Nesse sentido, conforme entendimento extraído da decisão da 34ª Câmara de Direito Privado do Tribunal de Justiça do Estado de São Paulo, não há ilegalidade na cobrança desse tipo de aluguel
A cobrança de aluguel em dobro no mês de dezembro e diferenciado no mês de maio, não podem representar abuso de direito, pois é justamente nestes meses que os lojistas, quaisquer que sejam os locais em que estejam instalados, conseguem aumentar suas vendas, em razão das festas de fim de ano e do Dia das Mães. E justamente nestes períodos o shopping tem maiores gastos com propaganda, decoração, segurança, etc. BRASIL. Tribunal de Justiça do Estado de São Paulo. Apelação nº 9000091-64.2006.8.26.0506, Comarca de Ribeirão Preto. Apelantes: O F B PRESENTES E DECORAÇÕES LTDA - EPP, MARIA WANDA BONIFÁCIO LUCCI e OSMAR DE FREITAS BONIFÁCIO. Apelados: BOZANO, SIMONSEN CENTROS COMERCIAIS S/A, MULTIPLAN EMPREENDIMENTOS IMOBILIÁRIOS S/A, PREVHAB - ASSOCIAÇÃO DE PREVIDÊNCIA DOS EMPREGADOS DO BNH, CAIXA DE PREVIDÊNCIA DOS FUNCIONÁRIOS DO BANCO DO BRASIL - PREVI, MULTISHOPPING EMPREENDIMENTOS IMOBILIÁRIOS S/A, REALEJO PARTICIPAÇÕES S.A e RENASCE - REDE NACIONAL DE SHOPPING CENTERS LTDA. Relator: Soares Nevada, São Paulo, 26 de agosto de 2013.

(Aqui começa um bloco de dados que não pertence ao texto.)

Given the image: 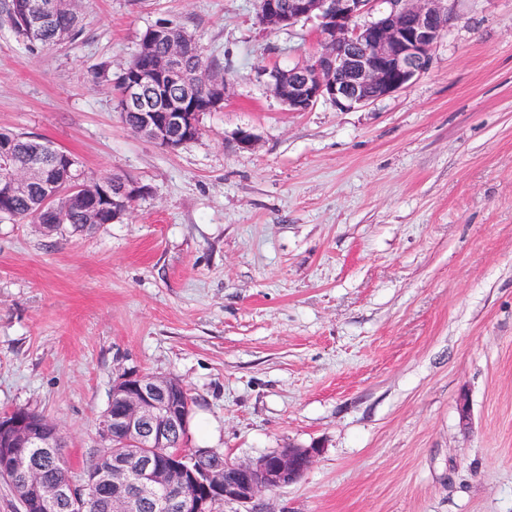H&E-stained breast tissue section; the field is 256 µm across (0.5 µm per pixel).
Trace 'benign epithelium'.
<instances>
[{"label":"benign epithelium","mask_w":512,"mask_h":512,"mask_svg":"<svg viewBox=\"0 0 512 512\" xmlns=\"http://www.w3.org/2000/svg\"><path fill=\"white\" fill-rule=\"evenodd\" d=\"M386 8L373 15L378 3ZM451 0H262L261 25L267 29L291 27L301 21L316 22L315 33L321 50L290 69L273 67L259 72L264 85L292 112H305L321 101L340 109L366 106L406 88L425 73L431 62L433 45L453 20ZM20 11L28 31L38 32L43 23L57 20L54 6L41 10L24 3ZM184 49L174 44L152 63L131 66L123 75V93L117 109L132 112L138 122V134L161 147L174 150L195 141L202 129L205 112L224 104L228 91L225 81L210 80L199 73L184 79L183 94L171 101L160 97L145 105L141 91L166 80L183 79ZM210 101L201 105L200 99ZM11 144L0 141V196L24 191L27 174L55 170L67 164L69 153L55 149L20 172L12 164ZM81 184L93 199L88 222L96 221L100 202L112 187V222L120 221L131 204L145 193L134 179H102ZM118 406L112 421L102 424L105 437L117 430L134 448H116L106 452L103 465L88 473L79 483H47L29 464L27 453L3 448L8 472L23 475L13 486L22 505L30 498L48 506L59 499L69 501L74 512H86L100 486L109 489L108 512H137L145 500L158 490H175L166 505L171 512H213L218 501L242 505L255 502L266 490L288 486L311 467L317 448H281L246 464L225 463L220 469L190 473L191 487H186L180 472L193 464L180 449L172 451L182 465L162 466L157 449L168 447L172 430L184 427L189 408L174 405L171 384L165 377L125 372L112 388ZM0 433L17 437L25 448H40L50 453L56 447V430L47 433L35 426L18 410L0 416ZM134 457L137 472H132L128 458Z\"/></svg>","instance_id":"obj_1"}]
</instances>
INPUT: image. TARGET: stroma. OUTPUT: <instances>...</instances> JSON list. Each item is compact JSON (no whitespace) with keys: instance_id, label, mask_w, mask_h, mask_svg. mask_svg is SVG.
Returning <instances> with one entry per match:
<instances>
[{"instance_id":"stroma-1","label":"stroma","mask_w":512,"mask_h":512,"mask_svg":"<svg viewBox=\"0 0 512 512\" xmlns=\"http://www.w3.org/2000/svg\"><path fill=\"white\" fill-rule=\"evenodd\" d=\"M81 8L78 40L35 51L0 24V130L150 191L81 235L0 223V413L57 423L77 473L115 379L171 377L183 447L317 449L257 512H512V0H455L406 89L305 112L258 72L319 51L313 24L263 28L256 0ZM160 18L229 80L175 150L114 105Z\"/></svg>"}]
</instances>
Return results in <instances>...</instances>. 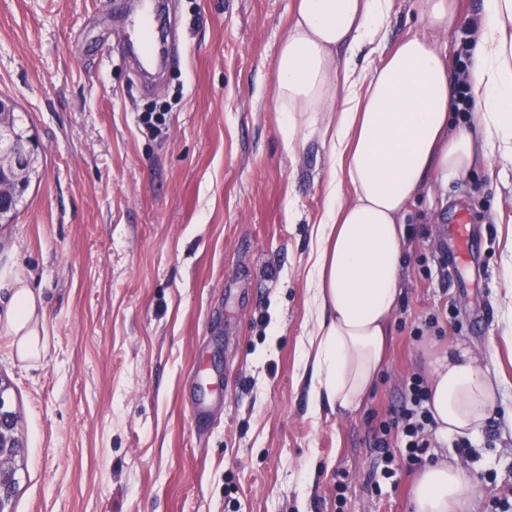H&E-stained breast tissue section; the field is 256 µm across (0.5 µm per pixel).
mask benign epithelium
I'll return each mask as SVG.
<instances>
[{
	"mask_svg": "<svg viewBox=\"0 0 512 512\" xmlns=\"http://www.w3.org/2000/svg\"><path fill=\"white\" fill-rule=\"evenodd\" d=\"M38 164V146L15 128L12 107L0 100V223L13 215L17 200L37 174ZM5 391L6 387L0 385V512L13 495L16 449L22 447L18 417L7 404Z\"/></svg>",
	"mask_w": 512,
	"mask_h": 512,
	"instance_id": "benign-epithelium-1",
	"label": "benign epithelium"
}]
</instances>
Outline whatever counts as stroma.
<instances>
[{"instance_id":"obj_1","label":"stroma","mask_w":512,"mask_h":512,"mask_svg":"<svg viewBox=\"0 0 512 512\" xmlns=\"http://www.w3.org/2000/svg\"><path fill=\"white\" fill-rule=\"evenodd\" d=\"M136 6L0 0V99L39 151L38 178L0 226V314L20 281L44 309L38 360L0 334L24 445L13 512H411L418 472L384 479L372 426L428 355L493 336L492 429L470 455L436 433L425 454L470 469L477 512H490L512 492V183L479 165L421 193L378 380L356 413L314 410L308 276L331 162L321 133L282 135L276 56L295 0H171L179 49L146 88L123 50ZM160 108L166 122L148 132L140 115ZM462 206L474 262L451 273Z\"/></svg>"}]
</instances>
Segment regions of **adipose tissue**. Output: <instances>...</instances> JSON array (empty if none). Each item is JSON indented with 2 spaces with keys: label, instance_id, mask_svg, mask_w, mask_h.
<instances>
[{
  "label": "adipose tissue",
  "instance_id": "ef3b65f1",
  "mask_svg": "<svg viewBox=\"0 0 512 512\" xmlns=\"http://www.w3.org/2000/svg\"><path fill=\"white\" fill-rule=\"evenodd\" d=\"M422 31L381 63H358L390 26L392 0H296L277 58V107L287 143L322 133L332 162L308 284L316 405L356 412L381 370L400 293L409 205L427 183L465 178L475 163L512 168V0H482L468 45L474 110L451 129L448 55L437 33L455 27L453 0H418ZM41 302L17 284L0 330L19 358H39ZM440 435L471 438L501 381L469 347L449 344L426 365ZM475 475L445 460L425 466L412 512H473Z\"/></svg>",
  "mask_w": 512,
  "mask_h": 512
}]
</instances>
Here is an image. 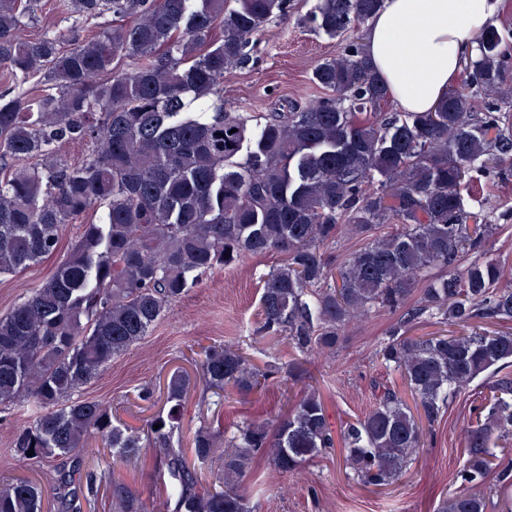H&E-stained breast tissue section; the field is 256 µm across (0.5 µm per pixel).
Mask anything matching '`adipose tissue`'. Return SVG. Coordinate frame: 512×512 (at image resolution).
Segmentation results:
<instances>
[{"instance_id": "1", "label": "adipose tissue", "mask_w": 512, "mask_h": 512, "mask_svg": "<svg viewBox=\"0 0 512 512\" xmlns=\"http://www.w3.org/2000/svg\"><path fill=\"white\" fill-rule=\"evenodd\" d=\"M502 0H384L365 52L403 112H427L455 84L478 28Z\"/></svg>"}]
</instances>
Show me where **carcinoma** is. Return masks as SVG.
I'll use <instances>...</instances> for the list:
<instances>
[{"label":"carcinoma","instance_id":"carcinoma-1","mask_svg":"<svg viewBox=\"0 0 512 512\" xmlns=\"http://www.w3.org/2000/svg\"><path fill=\"white\" fill-rule=\"evenodd\" d=\"M32 2L0 0V276L54 255L63 225L102 212L0 316V410L32 407L15 451L34 464L61 461L56 512H89L104 485L119 512H257L242 489L256 461L297 474L334 447L312 385L275 421L225 428L216 415L194 432L190 458L173 444L187 371L170 374L164 408L143 433L78 397L207 274L268 253L280 260L259 276L266 338L286 339L305 356L334 354L350 323L381 309L396 316L374 356L400 374L414 406L383 384L369 412L344 426V463L356 482L398 479L424 448V425L478 377H494L465 429L458 479L470 491L437 507L486 512L472 488L491 469L494 434L512 432V334L479 321H512V278L486 256L501 225L468 211L463 190L476 186V173L512 167V27L479 29L462 86L431 112H382L387 90L351 41L312 71L327 96L245 117L224 111V72L249 60L290 0H58L66 16L112 15V28L70 48L61 34L19 37ZM382 3L318 0L310 22L335 37ZM481 96L486 110L476 112ZM70 144L87 152L70 160L61 154ZM342 230L363 246L335 263L324 248ZM425 318L461 333L411 335ZM203 355L199 379L216 406L228 388L248 394L283 371L294 382L306 375L298 366L260 367L217 342ZM93 441L114 462L153 449L152 506L86 466ZM214 464L215 482L205 487L203 471ZM47 495L28 477L0 480V512H43Z\"/></svg>","mask_w":512,"mask_h":512}]
</instances>
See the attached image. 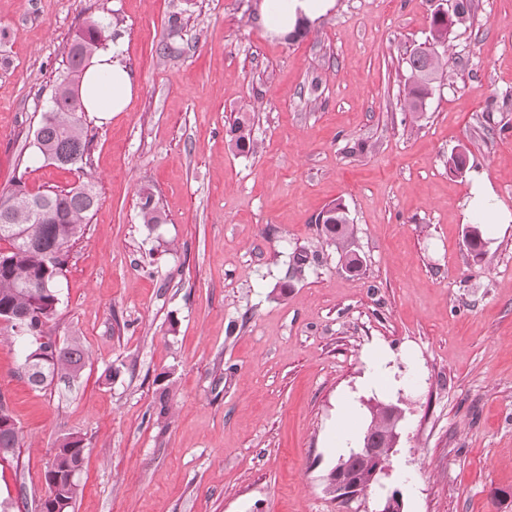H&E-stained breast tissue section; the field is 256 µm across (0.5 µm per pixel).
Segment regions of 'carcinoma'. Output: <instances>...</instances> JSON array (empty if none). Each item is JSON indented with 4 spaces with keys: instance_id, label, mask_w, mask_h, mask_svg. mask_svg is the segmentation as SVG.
<instances>
[{
    "instance_id": "1",
    "label": "carcinoma",
    "mask_w": 512,
    "mask_h": 512,
    "mask_svg": "<svg viewBox=\"0 0 512 512\" xmlns=\"http://www.w3.org/2000/svg\"><path fill=\"white\" fill-rule=\"evenodd\" d=\"M470 5L467 0H456L447 17H432L431 39L436 44L448 41L449 30L465 21ZM105 41L104 26L96 20L88 22L69 46L63 74L53 87L50 108L43 112L34 133V140L42 157L53 159L74 158L84 160L89 145L88 130L83 116L84 107L79 88L83 73L91 59L101 50ZM409 85L405 107L412 114L423 111L426 100L432 95L433 84L443 69L442 57L433 54H411ZM253 122L247 112L239 113L230 127V144L240 153L254 149ZM42 210H36L29 196L15 189L0 195V242L8 243L7 257L10 268L0 270V309L29 310L42 313L47 318L57 311L54 283L66 264L67 248L84 233L91 212L97 204V194L92 180L64 190H44L36 195ZM139 216L144 224H160L163 213L151 188L144 187L139 194ZM317 232L334 247L341 268L350 274L361 271L363 261L351 248L353 227L349 223L346 207L341 202L329 205L316 219ZM468 250L474 258L483 255L485 246L480 225L468 227L465 234ZM85 353L75 341L62 343L52 351L50 359L38 369V374L28 375L35 387L43 386L58 375L76 376L84 367ZM370 423L374 424L372 439L379 448H388L392 441L390 404L377 403L369 407ZM57 474L61 476L59 496L72 508L80 485L69 480L71 474L81 472L84 463L82 440H65L53 455ZM336 467L346 469L361 485V492L371 488L370 475L375 467L351 457H342Z\"/></svg>"
}]
</instances>
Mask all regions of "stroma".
Wrapping results in <instances>:
<instances>
[{"label": "stroma", "instance_id": "obj_1", "mask_svg": "<svg viewBox=\"0 0 512 512\" xmlns=\"http://www.w3.org/2000/svg\"><path fill=\"white\" fill-rule=\"evenodd\" d=\"M439 2L336 0L290 40L268 35L261 0H0V195L88 174L98 194L45 327L82 345L83 369L35 388L0 342L19 429L0 461L8 512H38L72 435V512H374L395 490L404 512H512V223L484 225L481 258L464 243L476 175L512 213V0H470L416 118L407 61ZM91 19L123 43L136 90L125 111L87 114V163L68 170L34 131ZM241 112L246 155L228 143ZM145 186L164 223L142 224ZM336 201L354 276L317 234ZM299 251L312 262L296 274ZM374 347L388 383L368 390ZM348 399L359 432L376 401L404 419L389 470L343 503L325 487ZM248 112H241L230 127V144L239 153H249L254 149L252 136L253 122ZM82 443L81 439L64 440L57 449L55 448L56 452L53 455L57 467L56 473L61 476V489L58 496L67 503L64 512H69L80 492L77 475L81 472L84 463V446H82ZM72 473H75V477L73 474L71 476L72 481H70L69 477Z\"/></svg>", "mask_w": 512, "mask_h": 512}]
</instances>
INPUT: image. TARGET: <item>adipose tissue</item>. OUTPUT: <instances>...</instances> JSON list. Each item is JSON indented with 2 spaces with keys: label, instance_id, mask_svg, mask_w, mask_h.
Masks as SVG:
<instances>
[{
  "label": "adipose tissue",
  "instance_id": "ef3b65f1",
  "mask_svg": "<svg viewBox=\"0 0 512 512\" xmlns=\"http://www.w3.org/2000/svg\"><path fill=\"white\" fill-rule=\"evenodd\" d=\"M336 0H262L261 11L267 31L285 35L299 22L314 23L335 8ZM123 48L98 53L87 67L81 86L87 112L104 114L124 111L135 90L134 77L122 61Z\"/></svg>",
  "mask_w": 512,
  "mask_h": 512
}]
</instances>
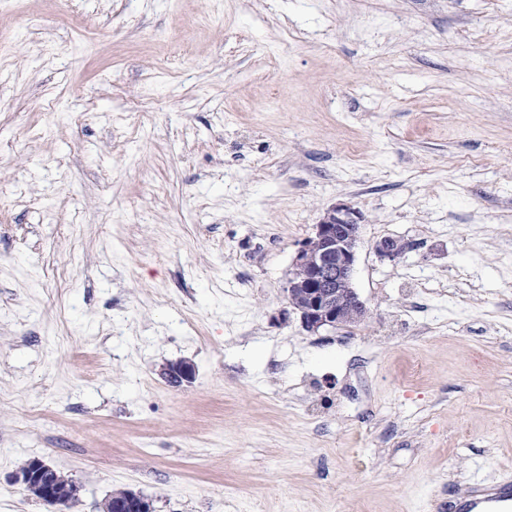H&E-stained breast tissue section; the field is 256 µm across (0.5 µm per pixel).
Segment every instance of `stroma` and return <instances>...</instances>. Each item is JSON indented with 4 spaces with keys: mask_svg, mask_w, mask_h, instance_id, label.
Returning <instances> with one entry per match:
<instances>
[{
    "mask_svg": "<svg viewBox=\"0 0 512 512\" xmlns=\"http://www.w3.org/2000/svg\"><path fill=\"white\" fill-rule=\"evenodd\" d=\"M337 203L370 317L310 332L288 275ZM34 457L68 512L512 485V0H0V512H54ZM412 248L409 241L385 237L374 244V251L380 259L395 261ZM162 375L174 387H183L193 382L195 377V367L192 362L180 360L166 365ZM15 479L36 499L50 506H68L78 498V486L40 458L27 460L16 472ZM103 512H154L151 499L132 491L122 492L106 500Z\"/></svg>",
    "mask_w": 512,
    "mask_h": 512,
    "instance_id": "1",
    "label": "stroma"
}]
</instances>
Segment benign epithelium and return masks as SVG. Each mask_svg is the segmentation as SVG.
Returning a JSON list of instances; mask_svg holds the SVG:
<instances>
[{"instance_id":"1","label":"benign epithelium","mask_w":512,"mask_h":512,"mask_svg":"<svg viewBox=\"0 0 512 512\" xmlns=\"http://www.w3.org/2000/svg\"><path fill=\"white\" fill-rule=\"evenodd\" d=\"M364 221L362 213L339 203L326 210L314 235L297 250L288 279L287 304L309 331L351 328L368 319L369 310L353 286V273ZM412 249L409 241L385 237L374 244L382 260L394 261ZM163 376L174 387L193 382L195 367L180 360L166 365ZM15 480L36 499L50 506H68L78 498V486L40 458L27 460ZM103 512H154L152 500L132 491L114 495Z\"/></svg>"}]
</instances>
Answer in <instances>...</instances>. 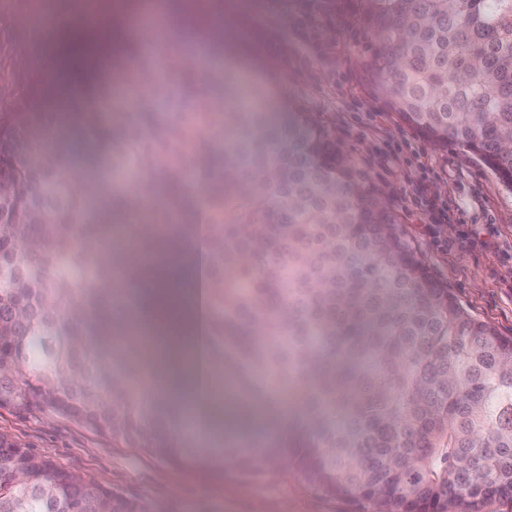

3.4. Função social do contrato de locação em Shopping Center
Embora possam pactuar livremente, o contrato de locação comercial em Shopping Center, é limitado em razão de sua função social, assim como o contrato de locação abordado no item 2.5.
Como explanado anteriormente, atender a função social de um contrato significa dizer que este não pode ter cláusulas abusivas que causem danos à parte contrária ou a terceiros.
Ao nascer, um Shopping Center, envolve toda uma organização do empreendimento. Diniz (2013) explica que esse contrato normativo leva em conta a viabilidade econômica, localização, captação de recursos, isto com a grande finalidade de que, tanto as partes no contrato (empreendedor e lojista), quanto a sociedade civil, tirem proveito do empreendimento. Os envolvidos no contrato participando dos lucros e o público desfrutando das vantagens de um centro comercial.
Assim, é evidente que, embora à primeira vista, em virtude das peculiaridades, algumas cláusulas possam ser consideradas abusivas, o que desvirtuaria a função social do contrato, esta é claramente atingida.
Nesta modalidade contratual, além de as partes terem liberdade em dispor suas vontades e fazer consignar em contrato, há o desenvolvimento da área em que o empreendimento é edificado, desenvolvendo também o seu entorno, de maneira que benefícios tanto para sociedade quanto para o empresário são combinados, onde à sociedade é disponibilizada área de comércio, lazer e segurança e, ao empresário, garantido o exercício da atividade empresarial.